LISTED ENTRIES below:

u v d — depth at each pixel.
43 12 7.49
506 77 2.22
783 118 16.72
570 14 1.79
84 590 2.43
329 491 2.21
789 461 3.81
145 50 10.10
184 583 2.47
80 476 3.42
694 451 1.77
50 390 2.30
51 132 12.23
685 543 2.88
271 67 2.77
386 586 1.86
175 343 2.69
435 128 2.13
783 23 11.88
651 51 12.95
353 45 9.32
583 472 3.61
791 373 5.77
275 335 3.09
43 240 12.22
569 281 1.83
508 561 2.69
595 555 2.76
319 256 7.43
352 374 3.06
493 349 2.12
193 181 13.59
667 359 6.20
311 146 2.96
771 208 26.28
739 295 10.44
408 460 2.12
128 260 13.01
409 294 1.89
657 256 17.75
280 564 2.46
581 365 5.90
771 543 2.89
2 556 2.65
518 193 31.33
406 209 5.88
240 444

End of LISTED ENTRIES.

HOW TO COMPLETE THIS TASK:
Taking the line that contains "435 128 2.13" as the starting point, copy every line through the end of the listing exactly, and write nothing further.

RESULT OF THIS EXERCISE:
435 128 2.13
783 23 11.88
651 51 12.95
353 45 9.32
583 472 3.61
791 373 5.77
275 335 3.09
43 240 12.22
569 281 1.83
508 561 2.69
595 555 2.76
319 256 7.43
352 374 3.06
493 349 2.12
193 181 13.59
667 359 6.20
311 146 2.96
771 208 26.28
739 295 10.44
408 460 2.12
128 260 13.01
409 294 1.89
657 256 17.75
280 564 2.46
581 365 5.90
771 543 2.89
2 556 2.65
518 193 31.33
406 209 5.88
240 444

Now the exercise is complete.